Hemen belirtmeliyim ki değerli okuyucularım, bu hareketten dünya derin bir nefes aldı. Sıcak savaşın ardından, 65 yıldan beri süregelen soğuk savaş da artık bitiyordu.
İYİ DE, BİZ NİYE SAVAŞIYORUZ?
Güney Kore, Amerika’nın aklına uyarak 1950’li yılların başında Kuzey Kore ile savaşmaya başladı. Her iki taraf büyük ölçüde maddi ve manevi kayıplar verdi, canlar yitip gitti.

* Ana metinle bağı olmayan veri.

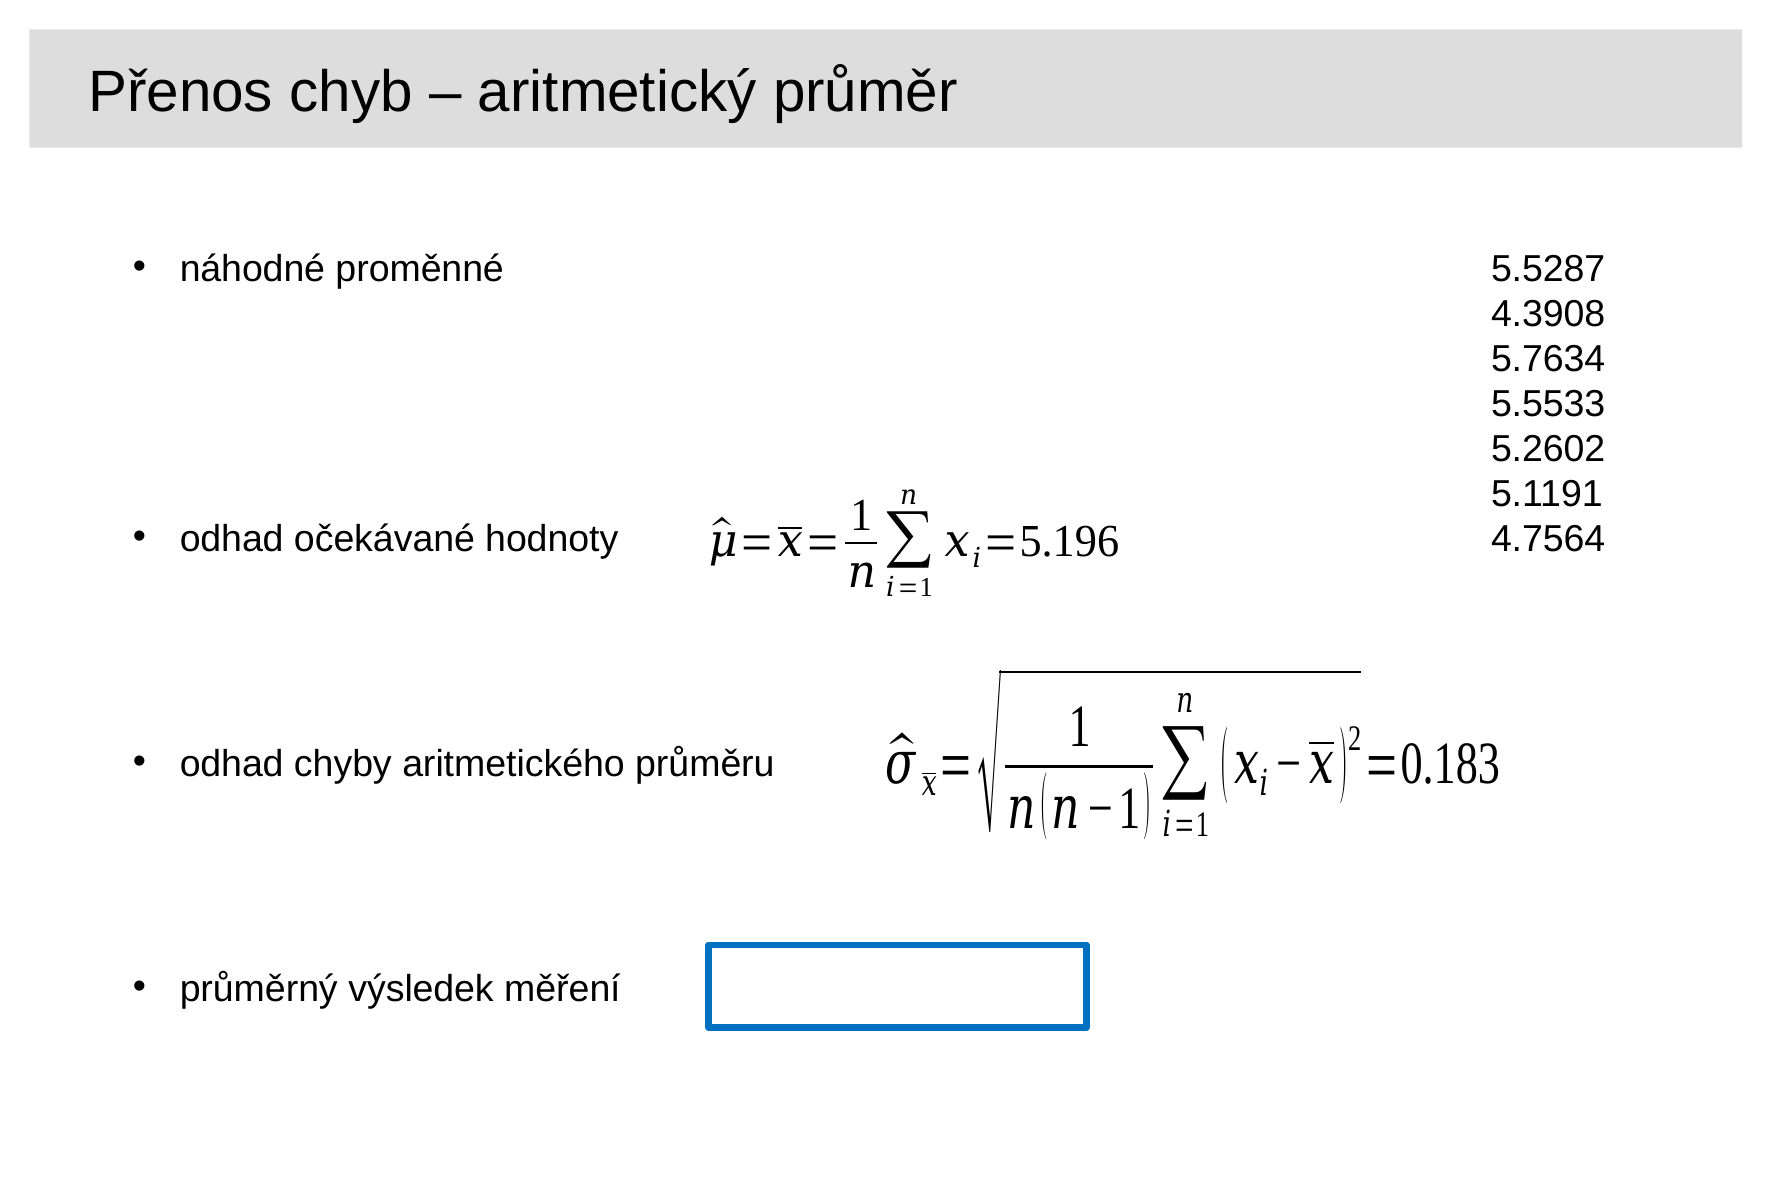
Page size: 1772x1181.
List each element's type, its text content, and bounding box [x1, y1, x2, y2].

text_box 5.5287 4.3908 5.7634 5.5533 5.2602 5.1191 4.7564 [1476, 236, 1654, 566]
text_box Přenos chyb – aritmetický průměr [29, 29, 1743, 148]
text_box [708, 944, 1087, 1028]
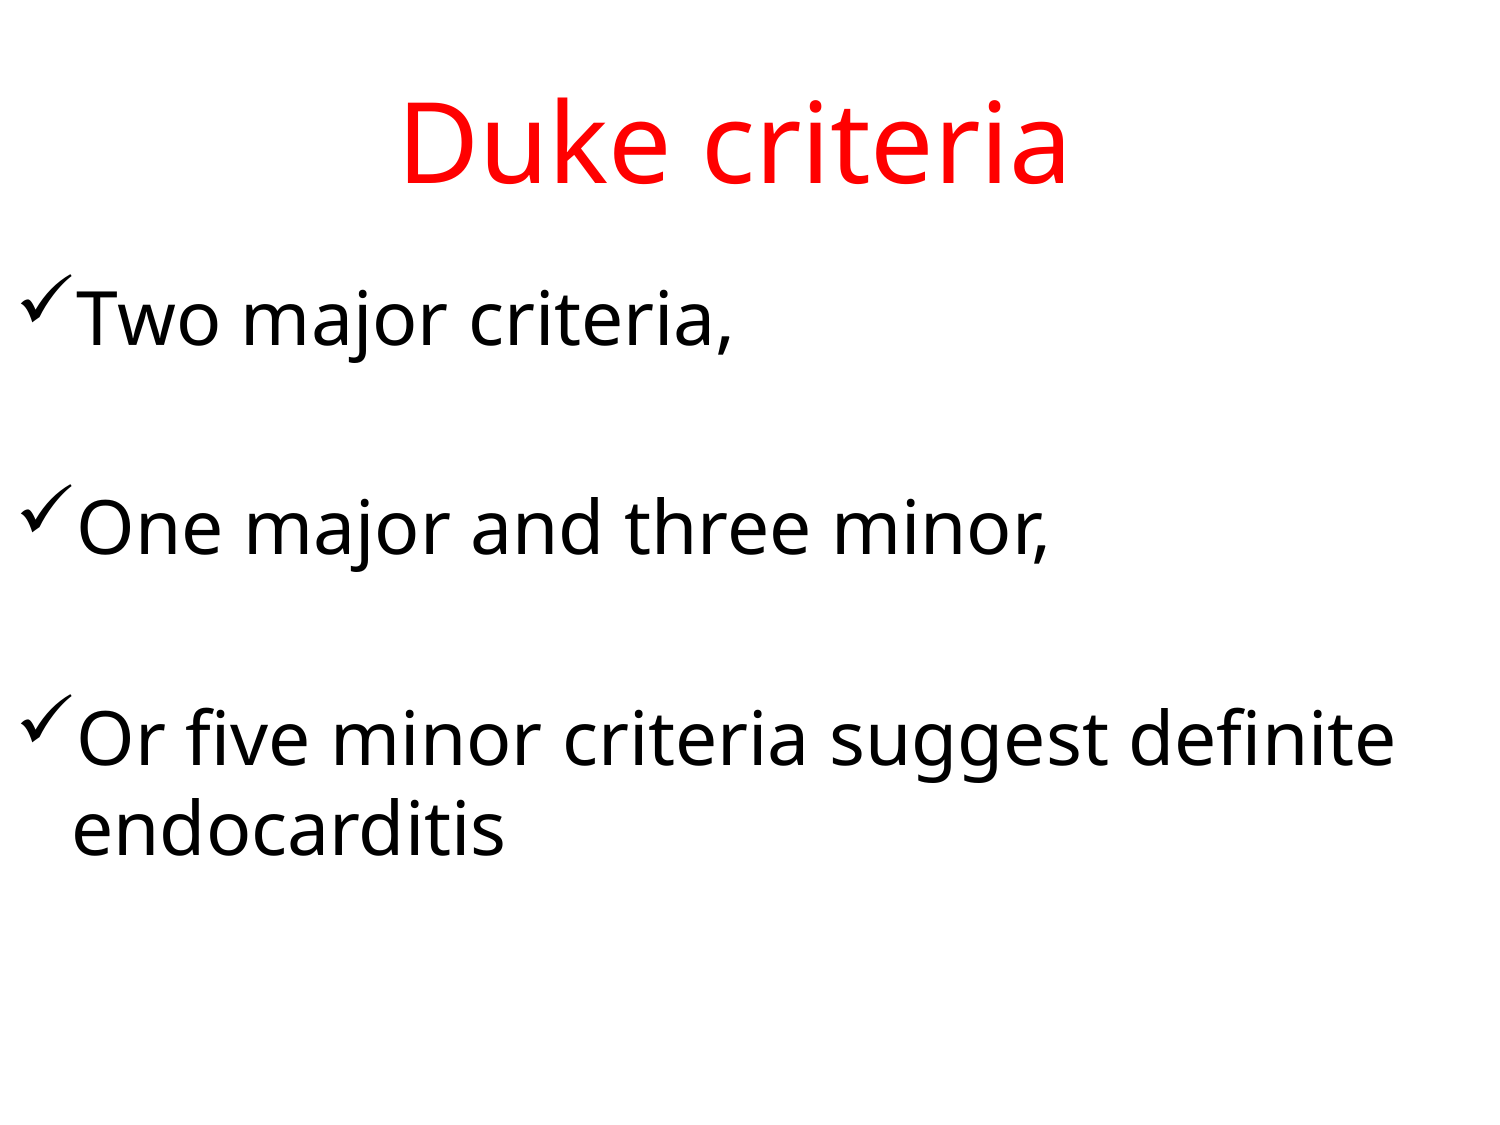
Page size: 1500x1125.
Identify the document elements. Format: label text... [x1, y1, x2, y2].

list Two major criteria, One major and three minor, Or five minor criteria suggest definite endocarditis [0, 262, 1500, 1005]
title Duke criteria [75, 45, 1425, 233]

Gözüne kestirdiği ülkeleri birbirine düşman edip, durduk yere savaştıran Amerika, iyi bir dostumuz olan sınır komşumuz Suriye ile bizi de düşman etti.
Herkesi imrendiren sıcak ilişkiler, bir anda düşmanlığa dönüştü ve kendimizi Suriye ile savaşın içinde bulduk.
Bizi Suriye ile savaştıran Amerika, kalleşliğini sürdürüp 35 yıllık düşmanımız olan terör örgütü PKK ile dostluk kurup, onlara silah dahil her türlü yardımı yaptı, yapıyor.
Bu meyanda, üç buçuk milyon Suriye vatandaşı ülkemize girdi. Bu kişilere 30 milyar liranın üstünde yardım ettiğimiz söyleniyor. Ve bu kişiler, ülkemizin ekonomik ve sosyal yapısını da bozdular.
İki Kore’den biz daha mı aptalız ki, onlar yarım asırdan fazla süren düşmanlığı bitirdikleri halde, bizim bu sebepsiz düşmanlığımız daha ne kadar devam edecek?